What to produce - According to the MOEA Framework text, how many different MOEAs and test problems does the framework feature?

Selected passage -
- Initial release: November 21, 2011
- Stable release: 5.1 / 24 June 2025; 6 months ago
- Repository: github.com/MOEAFramework/MOEAFramework ;
- Written in: Java
- Platform: Cross-platform
- Type: Evolutionary computation
- License: GNU Lesser General Public License
- Website: www.moeaframework.org

= MOEA Framework =

The MOEA Framework is an open-source evolutionary computation library for Java that specializes in multi-objective optimization. It supports a variety of multiobjective evolutionary algorithms (MOEAs), including genetic algorithms, genetic programming, grammatical evolution, differential evolution, and particle swarm optimization. As a result, it has been used to conduct numerous comparative studies to assess the efficiency, reliability, and controllability of state-of-the-art MOEAs.

== Features ==
The MOEA Framework is an extensible framework for rapidly designing, developing, executing, and statistically testing multiobjective evolutionary algorithms (MOEAs). It features 25 different MOEAs and over 80 test problems.

Records provided -
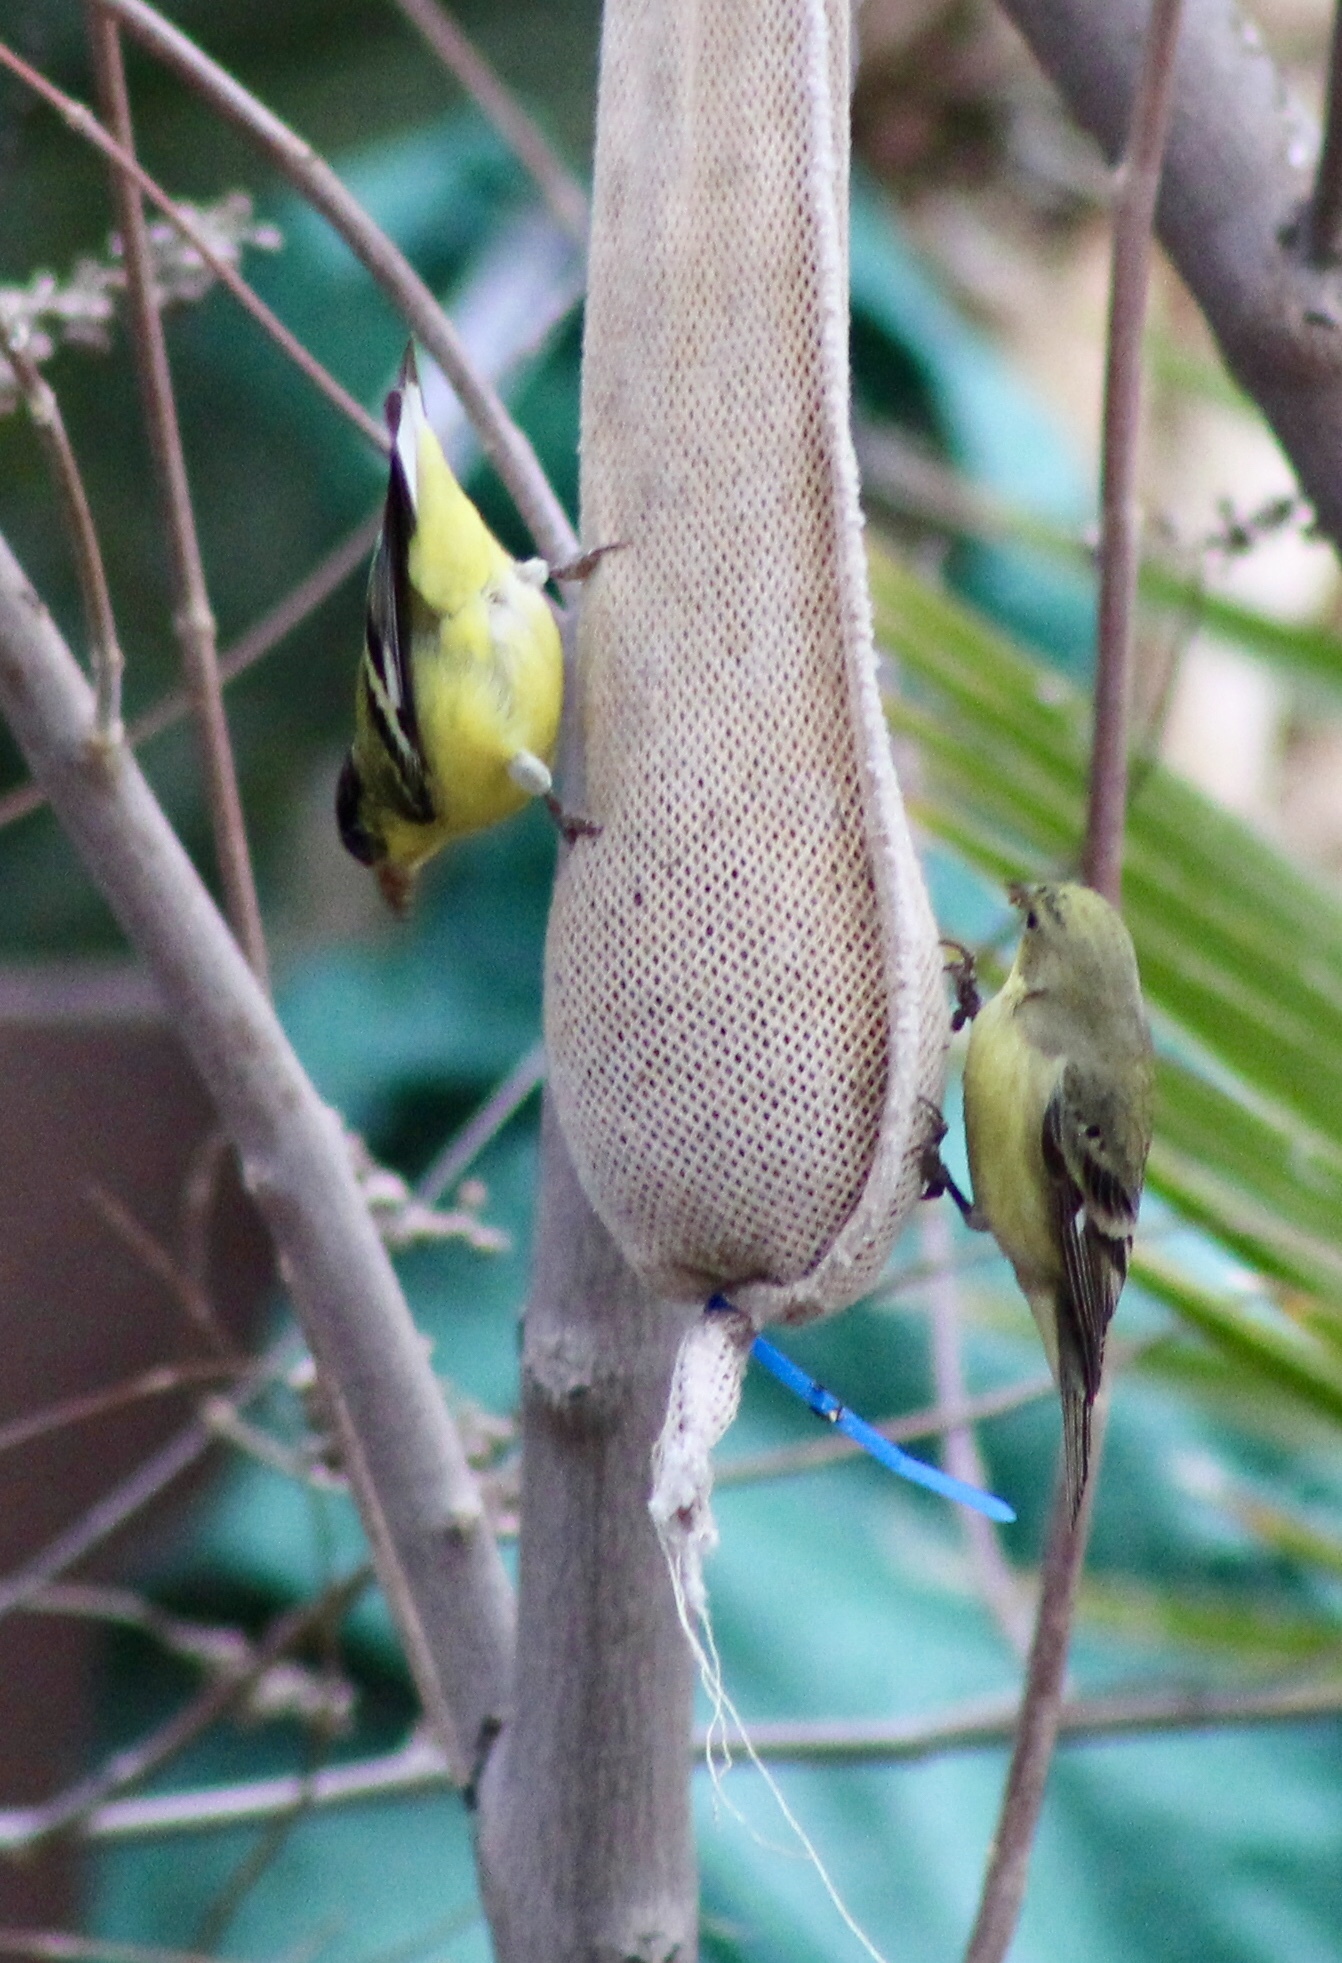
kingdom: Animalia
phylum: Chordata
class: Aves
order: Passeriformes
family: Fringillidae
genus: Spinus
==
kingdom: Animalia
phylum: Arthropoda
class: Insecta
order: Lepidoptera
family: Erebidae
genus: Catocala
...
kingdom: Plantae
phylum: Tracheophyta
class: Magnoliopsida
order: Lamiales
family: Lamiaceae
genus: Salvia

Written answer - 25 different MOEAs and over 80 test problems.